The club was founded in 1876, and had enough players for two XIs in its first season.

The club joined the Scottish Football Association in time to enter the 1877-78 Scottish Cup. It went through to the second round after two draws with Rovers, which meant that, under the competition rules, both sides progressed, but lost 1–0 at Govan in the second.

John Elder reached the third round of the competition in the next two seasons. In the first round of the 1878–79 Scottish Cup, the club earned its biggest competitive win, 7–0 away at Blackfriars, and beat Stonefield at Dalmarnock Park in the second, the club's secretary Pringle scoring a brace. The club was knocked out 2–1 in the third by Alexandra Athletic after a "thoroughly contested" game.

The following season the club walked over the dissolved Derby club, and seemed to have beaten Jordanhill in the second; however the Association upheld a protest from Jordanhill on the basis that the pitch was not roped off, and spectators interfered with play four or five times, the referee's evidence being that no fewer than 300 spectators were over the touch line.
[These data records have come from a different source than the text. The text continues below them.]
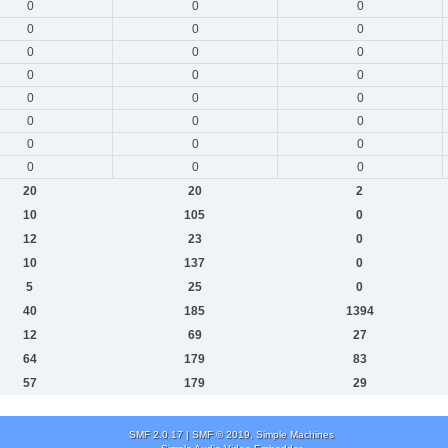
0
0
0
0
0
0
0
0
0
0
0
0
0
0
0
0
0
0
0
0
0
0
0
0
20
20
2
10
105
0
12
23
0
10
137
0
5
25
0
40
185
1394
12
69
27
64
179
83
57
179
29
SMF 2.0.17
|
SMF © 2019
,
Simple Machines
The replay took place at Jordanhill and John Elder came from behind to win 2–1. The tables were turned in the third by South Western, as John Elder took the lead, but only held it for a couple of minutes, and went out 2–1.

As Scottish football became more popular, and new clubs started, John Elder was, like other works sides, left behind. Its 40 members in 1877 made it one of the biggest senior clubs in Glasgow; by 1881, the same number of members made it one of the smallest. The club did enter the 1881–82 Scottish Cup, and gained a walkover in the first round as scheduled opponents Shawlands Athletic had dissolved, but scratched when drawn against Clyde in the second. At the end of the season, it did not renew its Scottish FA membership, and so left senior football. The club played lower-level football until at least 1886, but the conversion of John Elder & Co. to a limited company seems to have ended the club's operation at any reportable level.

==Colours==

The club's colours were 1" navy and white hooped jerseys (with a badge on the breast) and hose, with white knickers.

==Ground==

The club played at Fairfield Park, also known as Dock Park, shared with Govan for a season until the latter club moved to Moore Park in 1877.